ASSIGNED TASK. Reproduce each line of the material that follows, word for word.

DATASET CONTENT.
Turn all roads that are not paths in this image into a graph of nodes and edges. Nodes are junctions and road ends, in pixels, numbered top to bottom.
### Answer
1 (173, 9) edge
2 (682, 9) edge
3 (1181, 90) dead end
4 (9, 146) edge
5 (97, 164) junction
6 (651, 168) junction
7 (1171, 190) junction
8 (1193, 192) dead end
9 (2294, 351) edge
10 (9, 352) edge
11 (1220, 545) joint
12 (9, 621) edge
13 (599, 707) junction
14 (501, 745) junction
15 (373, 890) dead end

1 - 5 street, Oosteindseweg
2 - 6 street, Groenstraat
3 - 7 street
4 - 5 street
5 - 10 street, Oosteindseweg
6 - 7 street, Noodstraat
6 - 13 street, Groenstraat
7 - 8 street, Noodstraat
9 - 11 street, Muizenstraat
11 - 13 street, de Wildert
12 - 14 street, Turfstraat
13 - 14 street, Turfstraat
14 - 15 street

ANSWER.
Turn all roads that are not paths in this image into a graph of nodes and edges. Nodes are junctions and road ends, in pixels, numbered top to bottom.
### Answer
1 (173, 9) edge
2 (682, 9) edge
3 (1181, 90) dead end
4 (9, 146) edge
5 (97, 164) junction
6 (651, 168) junction
7 (1171, 190) junction
8 (1193, 192) dead end
9 (2294, 351) edge
10 (9, 352) edge
11 (1220, 545) joint
12 (9, 621) edge
13 (599, 707) junction
14 (501, 745) junction
15 (373, 890) dead end

1 - 5 street, Oosteindseweg
2 - 6 street, Groenstraat
3 - 7 street
4 - 5 street
5 - 10 street, Oosteindseweg
6 - 7 street, Noodstraat
6 - 13 street, Groenstraat
7 - 8 street, Noodstraat
9 - 11 street, Muizenstraat
11 - 13 street, de Wildert
12 - 14 street, Turfstraat
13 - 14 street, Turfstraat
14 - 15 street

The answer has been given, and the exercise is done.